La proprietà comune o individuale del sottotetto dell’edificio deve essere individuata dal contratto di compravendita e/o dal regolamento di condominio. Se non c'è nessun titolo o nessuna menzione su di esso, il sottotetto si considera comunque parte comune se, per le proprie caratteristiche strutturali e funzionali, risulta destinato all’uso comune oppure utilizzato per un interesse condominiale come per esempio un utilizzo a stenditoio.
Si tratta della cosiddetta presunzione di comunione, valida fino a quando non venga fornita la prova contraria della proprietà esclusiva del sottotetto.
La regola è stata ribadita da una recente sentenza della Cassazione. In particolare i giudici hanno precisato che, per accertare la natura condominiale o pertinenziale del sottotetto di un edificio, in mancanza del titolo, deve farsi riferimento alle sue caratteristiche strutturali e funzionali:
- quando il sottotetto sia oggettivamente destinato (anche solo potenzialmente) all’uso comune o all’esercizio di un servizio di interesse comune, può applicarsi la presunzione di comunione;
- quando il sottotetto assolve all’esclusiva funzione di isolare e proteggere dal caldo, dal freddo e dall’umidità l’appartamento dell’ultimo piano, e non abbia dimensioni e caratteristiche strutturali tali da consentirne l’utilizzazione come vano autonomo, va considerato pertinenza di tale appartamento.
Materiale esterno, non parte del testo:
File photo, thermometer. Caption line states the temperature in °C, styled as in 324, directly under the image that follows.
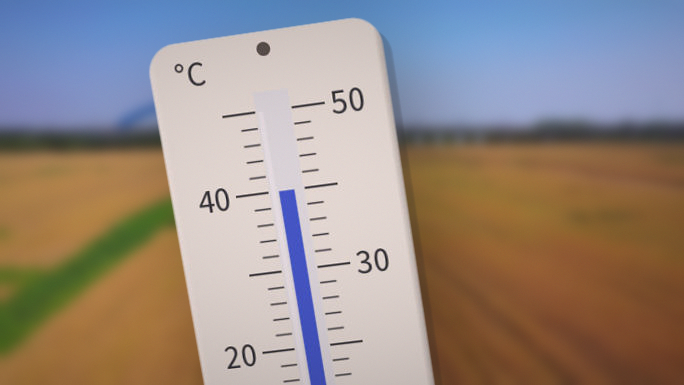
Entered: 40
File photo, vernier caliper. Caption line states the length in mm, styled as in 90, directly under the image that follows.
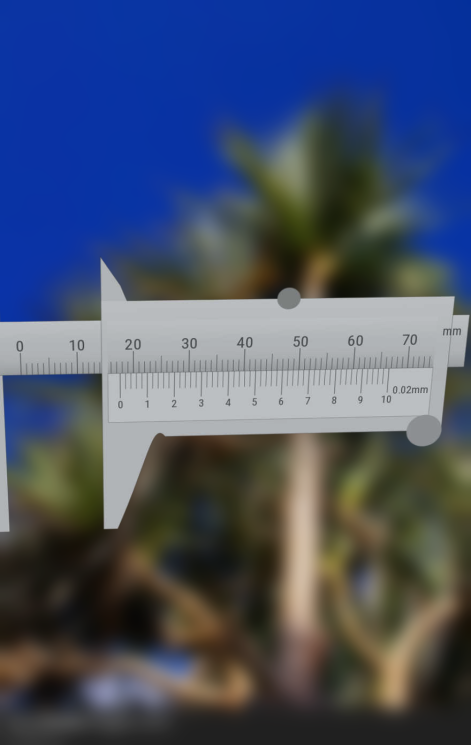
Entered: 17.6
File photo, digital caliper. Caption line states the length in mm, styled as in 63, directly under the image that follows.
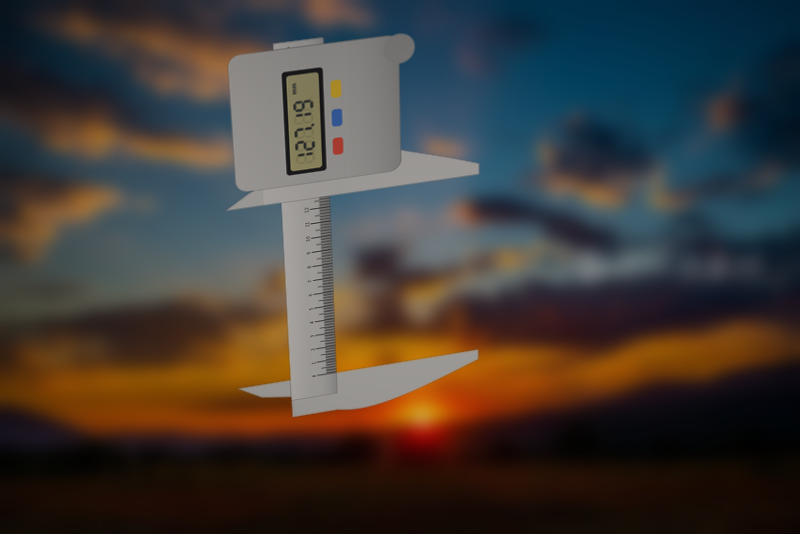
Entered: 127.19
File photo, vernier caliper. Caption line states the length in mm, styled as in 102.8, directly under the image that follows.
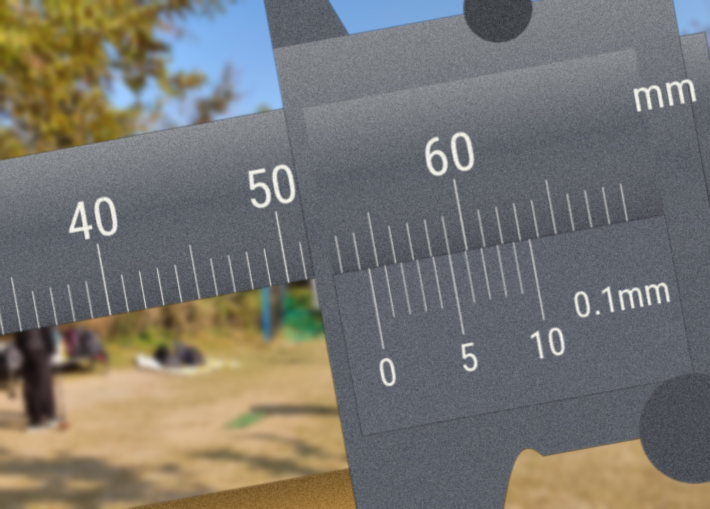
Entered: 54.5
La prova della proprietà esclusiva del sottotetto come pertinenza dell’appartamento deve essere fornita dai condomini interessati. E' un onere probatorio necessario per superare la presunzione di comunione secondo la quale, in assenza di certezza proveniente dal titolo, si presumono parti comuni tutte quelle parti dell’edificio che risultano destinate all’uso comune o all’esercizio di un servizio condominiale.